Exercise brief – Scan the listing below. Return every line containing the string "their".

Information supplied –
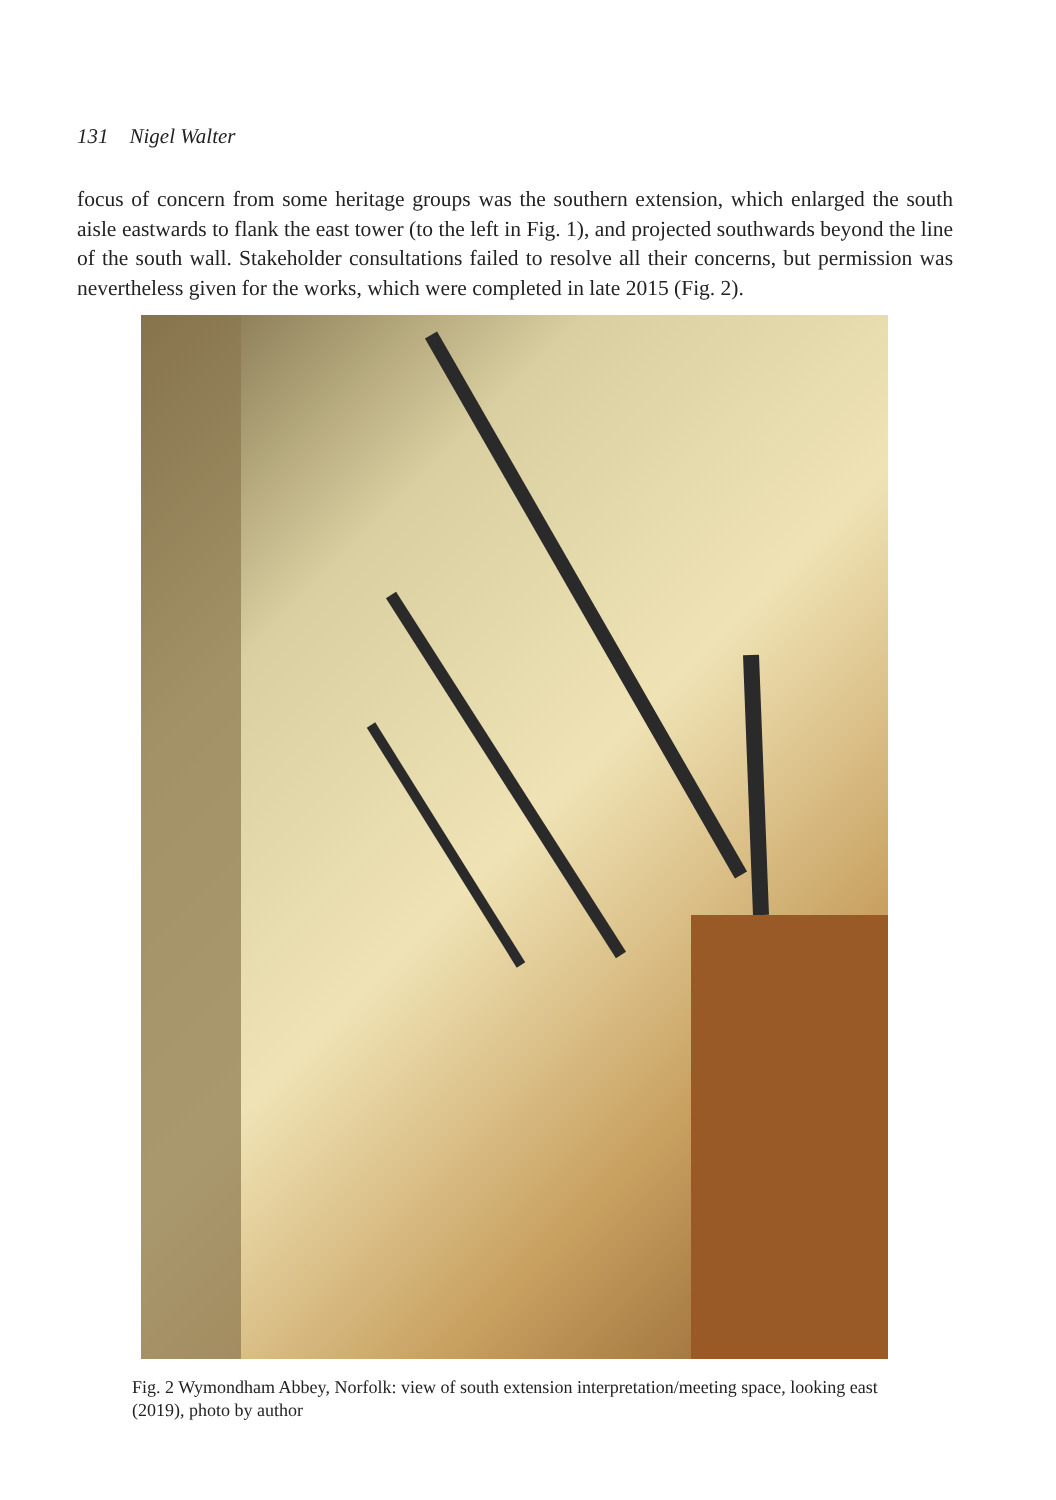131 Nigel Walter
focus of concern from some heritage groups was the southern extension, which enlarged the south aisle eastwards to flank the east tower (to the left in Fig. 1), and projected southwards beyond the line of the south wall. Stakeholder consultations failed to resolve all their concerns, but permission was nevertheless given for the works, which were completed in late 2015 (Fig. 2).
Fig. 2 Wymondham Abbey, Norfolk: view of south extension interpretation/meeting space, looking east (2019), photo by author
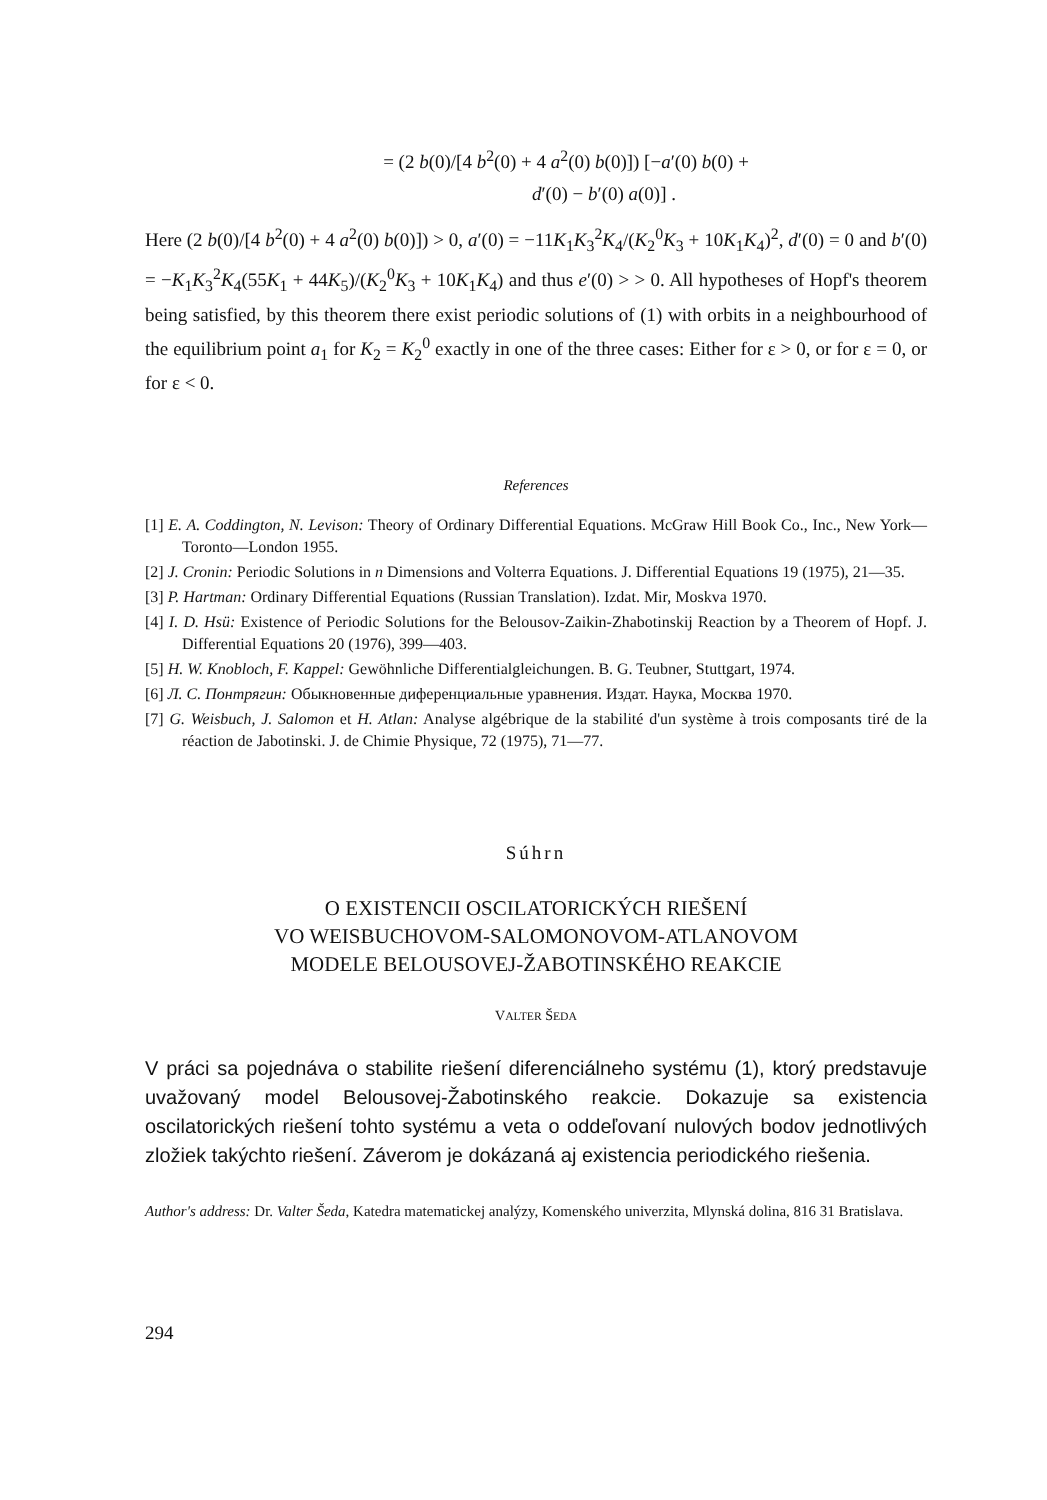= (2 b(0)/[4 b<sup>2</sup>(0) + 4 a<sup>2</sup>(0) b(0)]) [−a′(0) b(0) +
d′(0) − b′(0) a(0)] .
Here (2 b(0)/[4 b<sup>2</sup>(0) + 4 a<sup>2</sup>(0) b(0)]) > 0, a′(0) = −11K<sub>1</sub>K<sub>3</sub><sup>2</sup>K<sub>4</sub>/(K<sub>2</sub><sup>0</sup>K<sub>3</sub> + 10K<sub>1</sub>K<sub>4</sub>)<sup>2</sup>, d′(0) = 0 and b′(0) = −K<sub>1</sub>K<sub>3</sub><sup>2</sup>K<sub>4</sub>(55K<sub>1</sub> + 44K<sub>5</sub>)/(K<sub>2</sub><sup>0</sup>K<sub>3</sub> + 10K<sub>1</sub>K<sub>4</sub>) and thus e′(0) > > 0. All hypotheses of Hopf's theorem being satisfied, by this theorem there exist periodic solutions of (1) with orbits in a neighbourhood of the equilibrium point a<sub>1</sub> for K<sub>2</sub> = K<sub>2</sub><sup>0</sup> exactly in one of the three cases: Either for ε > 0, or for ε = 0, or for ε < 0.
References
[1] E. A. Coddington, N. Levison: Theory of Ordinary Differential Equations. McGraw Hill Book Co., Inc., New York—Toronto—London 1955.
[2] J. Cronin: Periodic Solutions in n Dimensions and Volterra Equations. J. Differential Equations 19 (1975), 21—35.
[3] P. Hartman: Ordinary Differential Equations (Russian Translation). Izdat. Mir, Moskva 1970.
[4] I. D. Hsü: Existence of Periodic Solutions for the Belousov-Zaikin-Zhabotinskij Reaction by a Theorem of Hopf. J. Differential Equations 20 (1976), 399—403.
[5] H. W. Knobloch, F. Kappel: Gewöhnliche Differentialgleichungen. B. G. Teubner, Stuttgart, 1974.
[6] Л. С. Понтрягин: Обыкновенные диференциальные уравнения. Издат. Наука, Москва 1970.
[7] G. Weisbuch, J. Salomon et H. Atlan: Analyse algébrique de la stabilité d'un système à trois composants tiré de la réaction de Jabotinski. J. de Chimie Physique, 72 (1975), 71—77.
Súhrn
O EXISTENCII OSCILATORICKÝCH RIEŠENÍ
VO WEISBUCHOVOM-SALOMONOVOM-ATLANOVOM
MODELE BELOUSOVEJ-ŽABOTINSKÉHO REAKCIE
VALTER ŠEDA
V práci sa pojednáva o stabilite riešení diferenciálneho systému (1), ktorý predstavuje uvažovaný model Belousovej-Žabotinského reakcie. Dokazuje sa existencia oscilatorických riešení tohto systému a veta o oddeľovaní nulových bodov jednotlivých zložiek takýchto riešení. Záverom je dokázaná aj existencia periodického riešenia.
Author's address: Dr. Valter Šeda, Katedra matematickej analýzy, Komenského univerzita, Mlynská dolina, 816 31 Bratislava.
294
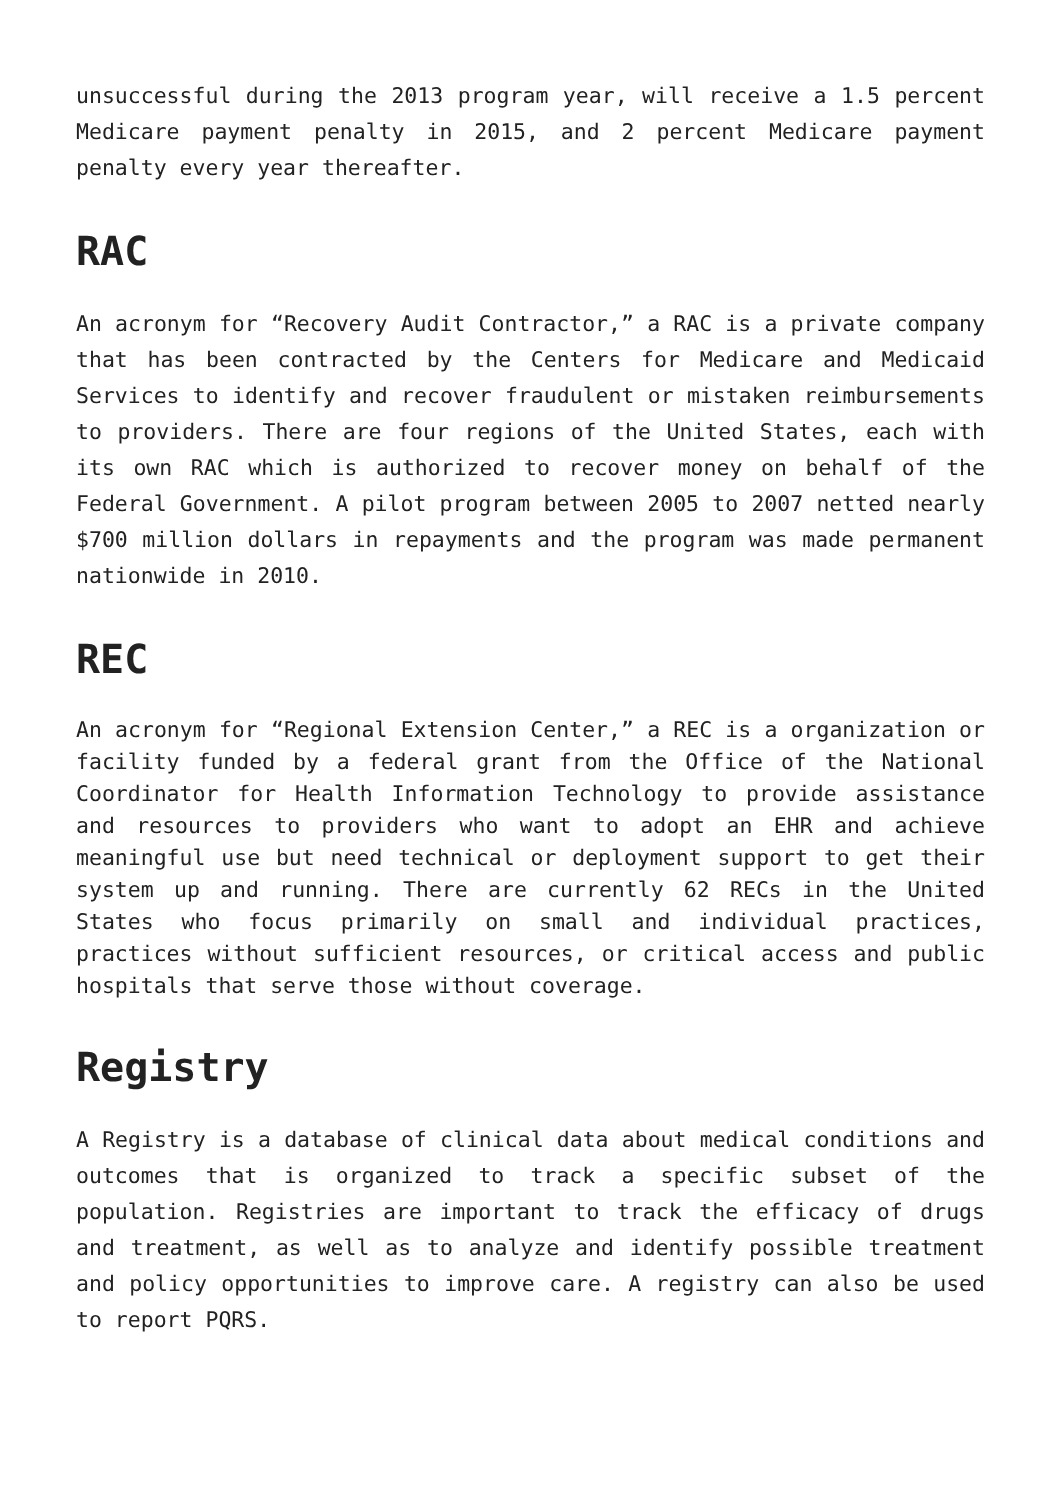unsuccessful during the 2013 program year, will receive a 1.5 percent Medicare payment penalty in 2015, and 2 percent Medicare payment penalty every year thereafter.
RAC
An acronym for “Recovery Audit Contractor,” a RAC is a private company that has been contracted by the Centers for Medicare and Medicaid Services to identify and recover fraudulent or mistaken reimbursements to providers. There are four regions of the United States, each with its own RAC which is authorized to recover money on behalf of the Federal Government. A pilot program between 2005 to 2007 netted nearly $700 million dollars in repayments and the program was made permanent nationwide in 2010.
REC
An acronym for “Regional Extension Center,” a REC is a organization or facility funded by a federal grant from the Office of the National Coordinator for Health Information Technology to provide assistance and resources to providers who want to adopt an EHR and achieve meaningful use but need technical or deployment support to get their system up and running. There are currently 62 RECs in the United States who focus primarily on small and individual practices, practices without sufficient resources, or critical access and public hospitals that serve those without coverage.
Registry
A Registry is a database of clinical data about medical conditions and outcomes that is organized to track a specific subset of the population. Registries are important to track the efficacy of drugs and treatment, as well as to analyze and identify possible treatment and policy opportunities to improve care. A registry can also be used to report PQRS.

Written response –
focus of concern from some heritage groups was the southern extension, which enlarged the south aisle eastwards to flank the east tower (to the left in Fig. 1), and projected southwards beyond the line of the south wall. Stakeholder consultations failed to resolve all their concerns, but permission was nevertheless given for the works, which were completed in late 2015 (Fig. 2).
An acronym for “Regional Extension Center,” a REC is a organization or facility funded by a federal grant from the Office of the National Coordinator for Health Information Technology to provide assistance and resources to providers who want to adopt an EHR and achieve meaningful use but need technical or deployment support to get their system up and running. There are currently 62 RECs in the United States who focus primarily on small and individual practices, practices without sufficient resources, or critical access and public hospitals that serve those without coverage.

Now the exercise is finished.